Just in case you thought this was only about your own personal stress, there’s more. You can also absorb other people’s stress, particularly if they are close to you. Stressed people have a tendency to pour out their problems in rapid-fire succession, one after another, with great energy and emotion.

Relief from stress is about learning to say no: no to demands, no to internal goals, no to family expectations, no to overzealous work projects. Saying no does not mean quitting your job in a bad economy, nor does it mean walking away from a difficult supervisor and getting fired. Saying no means acknowledging your physical and emotional limits and respecting them.
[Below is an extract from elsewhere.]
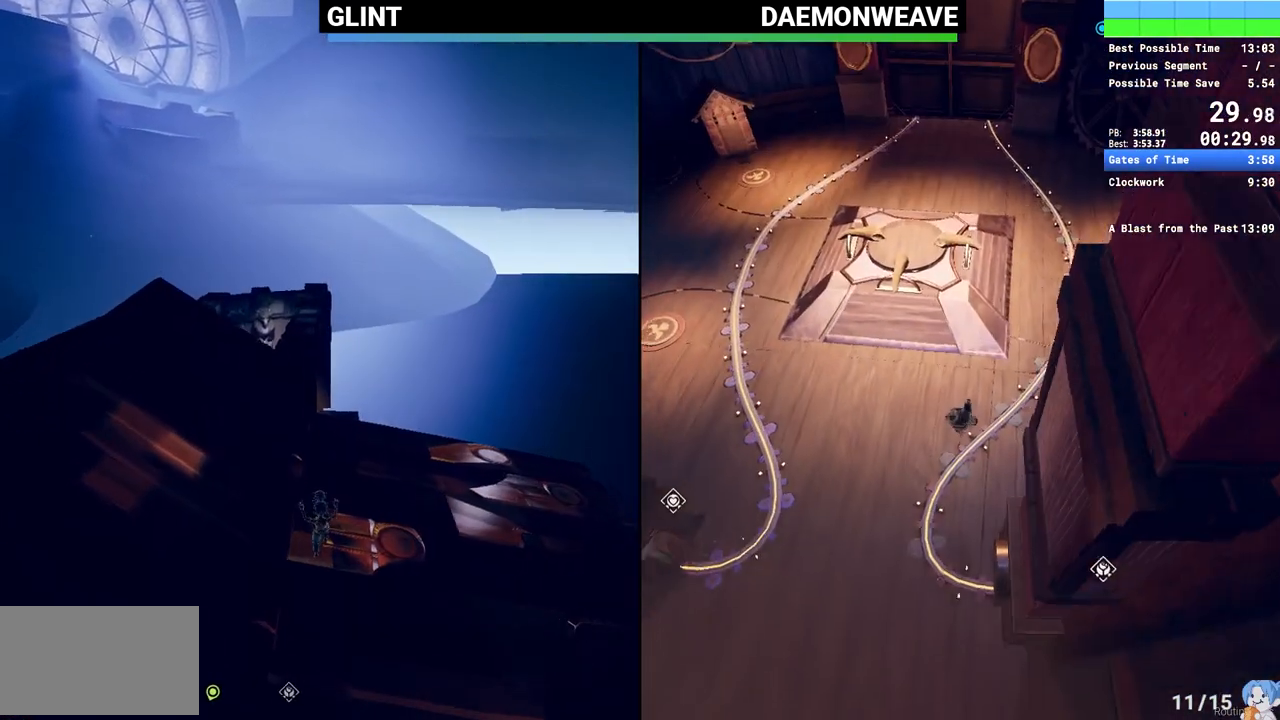
{"keys": ["a", "shift"], "mouse": [], "events": []}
Relief from stress is about recognizing your body’s signals. When you cannot sleep, and you cannot relax, and you cannot stop thinking about work, you are overworked.

The solution to stress and overwork lies in learning and practicing proper endings. To be able to say this is my workday and I am now off. This is my homework time and it is now over. The day’s work has ended and this is my sleep time. This is my stress, and this is yours and I cannot accept it. These are boundaries, yours, mine, and ours.

The solution for stress is to recognize that for your body, rest is as essential as exercise.

For your brain, quiet is as vital as thinking.

For your spirit, solitude is as healing as company.

The solution to stress is to accept your humanity and all its limitations.